ズルさについての考察


 一般に言われる偉人や天才とされている人たちはの大半は、「ズルさ」という戦略性、計画性を発揮して名を成していきました。
 チェスの達人のように駒を進めていく人は、立派な「賢者」であると言え、ズルさも発揮せず正面突破ばかりしようとしている人たちはその対照として、ちょっとキツイ言い方かもしれませんが「愚者」とも言えます。

 世間はずる賢く立ち回ることもひつようだと要求しているのに、あなたは相変わらず善人のままそれだけでいます。
 立ち向かう対象に関するルール・法律・一般知識を熟知することはもちろんですが、正攻法もその他に打つ手も二の手も三の手も用意する必要があり、無計画はもっての外なのです。

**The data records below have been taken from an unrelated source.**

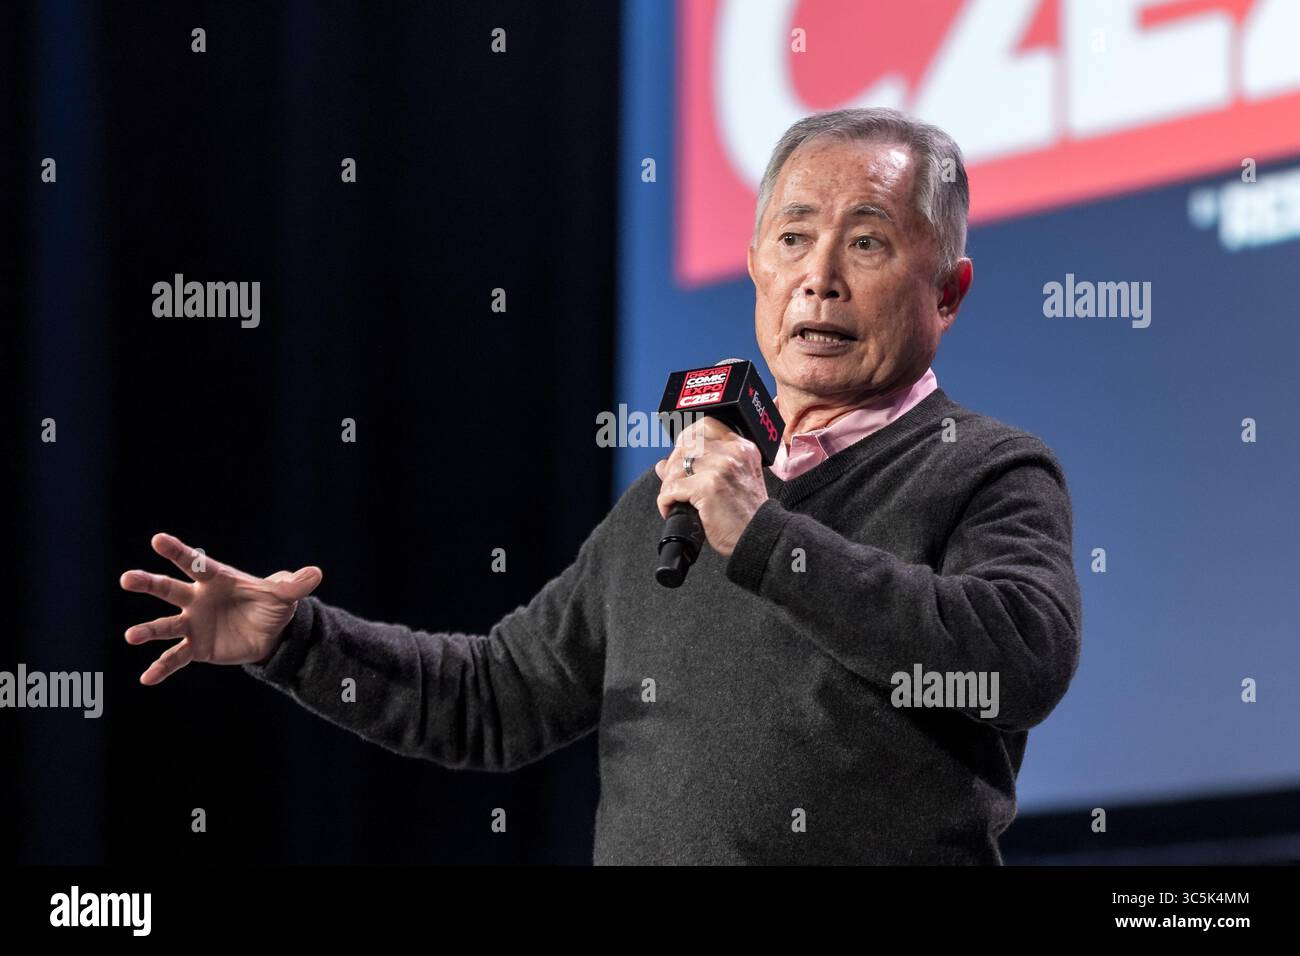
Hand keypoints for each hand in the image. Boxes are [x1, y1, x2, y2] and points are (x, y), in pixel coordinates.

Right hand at [119, 532, 322, 685]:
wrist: (270, 634)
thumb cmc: (270, 605)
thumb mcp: (284, 596)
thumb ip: (294, 586)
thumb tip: (316, 574)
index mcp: (216, 579)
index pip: (195, 563)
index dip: (177, 551)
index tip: (157, 539)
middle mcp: (197, 599)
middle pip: (169, 588)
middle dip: (149, 583)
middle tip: (127, 578)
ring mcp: (193, 623)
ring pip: (165, 624)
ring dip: (148, 629)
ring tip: (131, 636)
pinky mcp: (195, 647)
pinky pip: (175, 657)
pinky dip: (161, 667)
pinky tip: (146, 678)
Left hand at [654, 417, 767, 557]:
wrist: (759, 536)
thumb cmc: (747, 514)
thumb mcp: (733, 482)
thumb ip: (703, 467)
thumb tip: (663, 465)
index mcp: (742, 447)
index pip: (707, 424)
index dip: (687, 437)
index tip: (680, 456)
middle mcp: (733, 452)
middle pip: (686, 444)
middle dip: (673, 465)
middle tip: (674, 484)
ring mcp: (721, 467)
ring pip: (675, 466)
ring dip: (668, 485)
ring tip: (674, 500)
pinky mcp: (708, 486)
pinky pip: (671, 488)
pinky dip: (665, 501)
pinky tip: (671, 510)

 また、世間は恥知らずになることも必要だと言っているのに、あなたは相変わらず礼儀正しいままそれだけでいます。
 自分の本分は何があっても、誰もやっていなくても、誰に笑われようと達成するのです。
 何かに遠慮したり阿ったりして他人に譲ることと、礼儀正しいことは明確に違うのです。

 さらに、世間はたとえどうしていいかわからなくても決断せよと求めているのに、あなたはいつまでたっても人の意見を聞いて回っています。
 その上受講料やコンサルタント料まで払ったりします。
 目的が既にあって最速で結果を得たいのであればコンサルタントを雇ってしまうのも選択肢ですが、そうでないのなら、なぜ自分の決断を優先させないのでしょうか。

 あなたがまだくだ未熟な頃から、おぼろげでも部分ごとにでも、やるべきことを思い描いていたはずです。
 漠然とであっても、何かしらの考えや主張を持っていたことでしょう。

 「ズルさ」と言われるものは、辞書に書いてあるような、人を出し抜いて自分だけ得をする意味とか、正しくないやり方、悪賢さ、犯罪スレスレという意味だけではないのです。
 先程の「戦略性」や「計画性」と言われるように、視点を変え見てみることで、「社会的優位性を得るために発揮する力」とも言うことができるのです。

 当たり前のことですが、悪名で名を上げることのみをしたり、わざと周りに迷惑をかけて爪はじきにされたり、本当に罪を犯すのは良くありません。
 社会的にも広くそのように捉えられていると信じていますし、この場において悪事を働くことを啓発するつもりもありません。

 そのように、日本の社会通念上良くないと思われる考え方を悪用するのではなく、戦略性と計画性を持って物事を成し遂げたり周囲に役立とうとしていく上で、もし誰かから「そんなのズルいじゃないか」と言われるようなことがあれば、それはおそらくあなたの選んだ道が正しく、周囲を出し抜いた証拠です。

 無鉄砲で一本鎗に行動するだけでなく、一呼吸おいて考える、という話です。
 周りは既にやっており、何にもしないで丸腰、素っ裸、一手目のみで次の手無しで突き進もうとしているのは、あなただけなのです。